This is an ongoing project meant to use data for a large number of films (budget, domestic box-office gross, worldwide box-office gross, etc.) to build a linear model reflecting patterns in the performance of different films. Underneath is a description of the original project guidelines from Metis. The primary twist was not to look only at the gross of a film, but the net profit earned for a studio once accounting for the budget of a film.

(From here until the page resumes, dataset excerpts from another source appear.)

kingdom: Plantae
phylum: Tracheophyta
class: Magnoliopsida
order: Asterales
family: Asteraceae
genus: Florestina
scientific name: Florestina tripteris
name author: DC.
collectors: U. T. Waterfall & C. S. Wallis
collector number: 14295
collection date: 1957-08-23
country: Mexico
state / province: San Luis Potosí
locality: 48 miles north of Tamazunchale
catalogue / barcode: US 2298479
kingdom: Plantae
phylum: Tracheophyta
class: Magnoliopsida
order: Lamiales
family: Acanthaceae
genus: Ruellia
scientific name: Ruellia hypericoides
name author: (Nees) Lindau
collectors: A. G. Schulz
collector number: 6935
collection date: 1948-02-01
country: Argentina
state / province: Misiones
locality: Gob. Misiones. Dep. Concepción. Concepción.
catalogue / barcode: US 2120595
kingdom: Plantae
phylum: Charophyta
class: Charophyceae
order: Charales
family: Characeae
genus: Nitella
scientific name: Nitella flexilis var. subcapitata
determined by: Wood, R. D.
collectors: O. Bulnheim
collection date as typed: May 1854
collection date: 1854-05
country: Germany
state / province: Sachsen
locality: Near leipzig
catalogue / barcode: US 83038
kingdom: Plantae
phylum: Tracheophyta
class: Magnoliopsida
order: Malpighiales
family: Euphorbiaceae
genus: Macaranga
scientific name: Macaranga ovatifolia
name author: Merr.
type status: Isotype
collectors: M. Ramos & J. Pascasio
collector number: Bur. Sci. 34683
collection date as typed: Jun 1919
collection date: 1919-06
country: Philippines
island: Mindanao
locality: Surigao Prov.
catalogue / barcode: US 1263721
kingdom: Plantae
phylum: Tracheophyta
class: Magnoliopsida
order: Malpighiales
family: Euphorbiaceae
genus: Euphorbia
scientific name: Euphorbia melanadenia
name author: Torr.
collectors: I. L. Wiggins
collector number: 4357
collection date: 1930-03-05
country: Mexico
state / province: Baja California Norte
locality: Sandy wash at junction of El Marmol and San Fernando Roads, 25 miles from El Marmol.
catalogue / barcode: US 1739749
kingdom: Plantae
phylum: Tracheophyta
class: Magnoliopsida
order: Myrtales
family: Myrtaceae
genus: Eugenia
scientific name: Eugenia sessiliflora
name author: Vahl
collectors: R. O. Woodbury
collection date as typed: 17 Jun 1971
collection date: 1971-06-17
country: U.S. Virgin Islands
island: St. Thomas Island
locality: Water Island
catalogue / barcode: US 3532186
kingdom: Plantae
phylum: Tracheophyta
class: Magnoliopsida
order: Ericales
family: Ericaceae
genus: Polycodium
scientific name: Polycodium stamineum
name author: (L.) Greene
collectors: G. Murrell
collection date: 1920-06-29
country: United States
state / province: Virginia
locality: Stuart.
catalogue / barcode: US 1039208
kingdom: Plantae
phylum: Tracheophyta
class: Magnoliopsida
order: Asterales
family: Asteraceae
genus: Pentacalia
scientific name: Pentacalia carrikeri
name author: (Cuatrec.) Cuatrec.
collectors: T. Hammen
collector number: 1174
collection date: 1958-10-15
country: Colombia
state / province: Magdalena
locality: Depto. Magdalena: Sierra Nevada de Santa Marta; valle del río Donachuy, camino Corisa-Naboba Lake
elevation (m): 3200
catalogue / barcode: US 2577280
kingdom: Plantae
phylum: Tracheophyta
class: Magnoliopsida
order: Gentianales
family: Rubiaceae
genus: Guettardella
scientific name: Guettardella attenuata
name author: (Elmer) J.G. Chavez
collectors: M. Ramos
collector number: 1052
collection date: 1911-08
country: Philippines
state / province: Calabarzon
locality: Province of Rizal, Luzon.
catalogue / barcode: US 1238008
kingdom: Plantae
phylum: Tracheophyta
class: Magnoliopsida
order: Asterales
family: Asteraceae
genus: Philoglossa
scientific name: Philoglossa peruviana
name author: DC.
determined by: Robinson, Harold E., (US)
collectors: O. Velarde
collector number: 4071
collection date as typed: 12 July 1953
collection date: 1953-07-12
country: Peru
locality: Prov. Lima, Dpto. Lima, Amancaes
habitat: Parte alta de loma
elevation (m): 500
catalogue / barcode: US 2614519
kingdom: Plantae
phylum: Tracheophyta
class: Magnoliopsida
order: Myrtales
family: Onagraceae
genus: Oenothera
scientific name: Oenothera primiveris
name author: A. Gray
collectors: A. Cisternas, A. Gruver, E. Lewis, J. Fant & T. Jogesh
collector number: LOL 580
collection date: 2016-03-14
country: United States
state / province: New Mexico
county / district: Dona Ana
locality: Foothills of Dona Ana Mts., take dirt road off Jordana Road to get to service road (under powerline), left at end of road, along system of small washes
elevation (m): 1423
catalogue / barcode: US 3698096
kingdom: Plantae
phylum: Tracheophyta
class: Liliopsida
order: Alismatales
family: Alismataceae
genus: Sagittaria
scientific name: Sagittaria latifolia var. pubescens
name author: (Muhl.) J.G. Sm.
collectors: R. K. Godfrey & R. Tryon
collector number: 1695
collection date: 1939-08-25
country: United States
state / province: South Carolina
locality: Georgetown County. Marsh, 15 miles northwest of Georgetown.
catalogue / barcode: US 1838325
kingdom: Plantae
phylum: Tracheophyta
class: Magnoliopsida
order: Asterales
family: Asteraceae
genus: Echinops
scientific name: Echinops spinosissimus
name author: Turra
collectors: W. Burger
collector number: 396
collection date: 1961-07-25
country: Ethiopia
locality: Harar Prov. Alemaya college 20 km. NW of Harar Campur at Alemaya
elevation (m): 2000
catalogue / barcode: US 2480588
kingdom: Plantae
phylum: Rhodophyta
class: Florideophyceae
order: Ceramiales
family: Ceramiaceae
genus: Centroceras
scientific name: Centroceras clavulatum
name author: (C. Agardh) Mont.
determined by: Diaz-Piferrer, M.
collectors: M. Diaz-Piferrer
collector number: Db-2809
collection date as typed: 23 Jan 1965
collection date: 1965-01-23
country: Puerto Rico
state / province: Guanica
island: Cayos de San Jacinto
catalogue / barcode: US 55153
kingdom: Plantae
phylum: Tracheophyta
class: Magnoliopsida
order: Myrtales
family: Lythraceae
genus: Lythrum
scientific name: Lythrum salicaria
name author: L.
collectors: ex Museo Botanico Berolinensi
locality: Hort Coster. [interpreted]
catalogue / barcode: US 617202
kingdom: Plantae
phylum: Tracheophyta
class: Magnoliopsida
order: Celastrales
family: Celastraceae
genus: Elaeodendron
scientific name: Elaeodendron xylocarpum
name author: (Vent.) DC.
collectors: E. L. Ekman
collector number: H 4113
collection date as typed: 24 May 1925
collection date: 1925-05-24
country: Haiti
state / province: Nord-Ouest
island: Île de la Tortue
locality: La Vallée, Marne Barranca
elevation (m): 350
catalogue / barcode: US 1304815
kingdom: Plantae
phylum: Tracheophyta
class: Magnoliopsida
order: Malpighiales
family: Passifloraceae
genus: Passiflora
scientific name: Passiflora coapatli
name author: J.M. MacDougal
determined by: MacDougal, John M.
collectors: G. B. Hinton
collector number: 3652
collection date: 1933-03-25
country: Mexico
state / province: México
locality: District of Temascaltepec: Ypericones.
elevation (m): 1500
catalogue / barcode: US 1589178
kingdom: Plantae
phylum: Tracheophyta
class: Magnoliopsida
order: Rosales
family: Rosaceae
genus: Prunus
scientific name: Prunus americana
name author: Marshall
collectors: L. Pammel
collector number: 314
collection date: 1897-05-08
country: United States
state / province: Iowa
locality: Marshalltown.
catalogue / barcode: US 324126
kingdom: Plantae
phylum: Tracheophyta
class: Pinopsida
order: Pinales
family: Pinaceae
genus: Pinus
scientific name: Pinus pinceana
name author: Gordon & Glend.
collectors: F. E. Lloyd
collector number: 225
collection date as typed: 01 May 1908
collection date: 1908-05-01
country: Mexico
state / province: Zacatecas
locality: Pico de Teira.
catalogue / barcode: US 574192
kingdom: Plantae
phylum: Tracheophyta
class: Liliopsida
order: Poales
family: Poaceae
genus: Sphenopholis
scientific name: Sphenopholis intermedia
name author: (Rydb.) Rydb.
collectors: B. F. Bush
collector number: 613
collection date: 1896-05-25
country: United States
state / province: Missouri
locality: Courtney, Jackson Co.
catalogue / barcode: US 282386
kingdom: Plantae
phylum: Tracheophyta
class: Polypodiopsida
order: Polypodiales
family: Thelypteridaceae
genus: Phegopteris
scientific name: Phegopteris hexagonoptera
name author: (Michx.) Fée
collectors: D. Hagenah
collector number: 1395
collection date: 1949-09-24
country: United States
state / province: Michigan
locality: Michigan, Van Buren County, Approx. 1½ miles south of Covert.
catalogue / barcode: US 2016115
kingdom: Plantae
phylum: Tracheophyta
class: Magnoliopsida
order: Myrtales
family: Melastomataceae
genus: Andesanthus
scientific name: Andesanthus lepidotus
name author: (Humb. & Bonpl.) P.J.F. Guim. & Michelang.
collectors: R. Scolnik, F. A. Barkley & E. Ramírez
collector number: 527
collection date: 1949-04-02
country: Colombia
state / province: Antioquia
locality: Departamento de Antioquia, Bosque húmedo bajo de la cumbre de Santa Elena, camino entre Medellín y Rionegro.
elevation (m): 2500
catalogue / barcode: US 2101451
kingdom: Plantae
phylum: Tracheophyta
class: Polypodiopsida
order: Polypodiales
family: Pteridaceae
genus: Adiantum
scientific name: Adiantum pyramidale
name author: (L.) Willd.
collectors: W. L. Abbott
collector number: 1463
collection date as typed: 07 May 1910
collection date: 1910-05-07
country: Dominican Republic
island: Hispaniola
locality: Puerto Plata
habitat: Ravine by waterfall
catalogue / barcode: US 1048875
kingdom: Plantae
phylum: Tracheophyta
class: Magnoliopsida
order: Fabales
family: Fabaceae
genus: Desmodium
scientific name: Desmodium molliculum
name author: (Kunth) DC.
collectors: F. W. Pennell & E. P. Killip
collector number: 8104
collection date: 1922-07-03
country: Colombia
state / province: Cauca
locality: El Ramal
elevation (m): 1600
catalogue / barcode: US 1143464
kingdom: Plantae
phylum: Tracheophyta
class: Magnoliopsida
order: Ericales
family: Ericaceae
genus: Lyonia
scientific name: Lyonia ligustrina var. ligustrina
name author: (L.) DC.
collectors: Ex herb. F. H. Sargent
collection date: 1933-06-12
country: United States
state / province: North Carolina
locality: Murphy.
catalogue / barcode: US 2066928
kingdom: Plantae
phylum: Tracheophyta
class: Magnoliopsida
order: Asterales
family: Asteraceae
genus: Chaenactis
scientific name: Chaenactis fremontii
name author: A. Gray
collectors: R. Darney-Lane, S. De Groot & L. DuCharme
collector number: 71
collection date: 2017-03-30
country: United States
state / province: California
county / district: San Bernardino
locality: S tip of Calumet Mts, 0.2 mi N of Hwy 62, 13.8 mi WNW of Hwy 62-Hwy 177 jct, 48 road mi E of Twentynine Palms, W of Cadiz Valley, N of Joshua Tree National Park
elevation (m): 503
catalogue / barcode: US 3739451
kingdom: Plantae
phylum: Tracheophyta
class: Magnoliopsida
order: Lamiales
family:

Current Status: I am currently brainstorming an approach that would require more manual data-entry since there is currently no reliable data to acquire: categorizing films as completely original, sequels, reboots, based on existing source material, etc., and then creating linear models based on this categorization, ideally trying to find what best determines the success of a completely original film.
Using information we scrape from the web, can we build linear regression models from which we can learn about the movie industry?
- acquisition: web scraping
- storage: flat files
- sources: Box Office Mojo, The Numbers, any other publicly available information
- basics of the web (requests, HTML, CSS, JavaScript)
- web scraping
numpy
andpandas
statsmodels
,scikit-learn
- linear regression
- organized project repository
- slide presentation
- visual and oral communication in presentations
- write-up of process and results
- iterative design process
- scoping
- "MVP"s and building outward
We'll learn about web scraping using two popular tools - BeautifulSoup and Selenium. You'll have to know the very basics of HTML. We'll also be evolving the way we use IPython notebooks—during this project we'll begin to use the notebook as a development scratchpad, where we test things out through interactive scripting, but then solidify our work in python modules with reusable functions and classes.
We'll practice using linear regression. We'll have a first taste of feature selection, this time based on our intuition and some trial and error, and we'll build and refine our models.
We'll work in groups for brainstorming and design, and code sharing will be highly encouraged, but the final projects will be individual.
This project will really give you the freedom to challenge yourself, no matter your skill level. Find your boundaries, meet them, and push them a little further.
We are very excited to see what you will learn and do for Project Luther!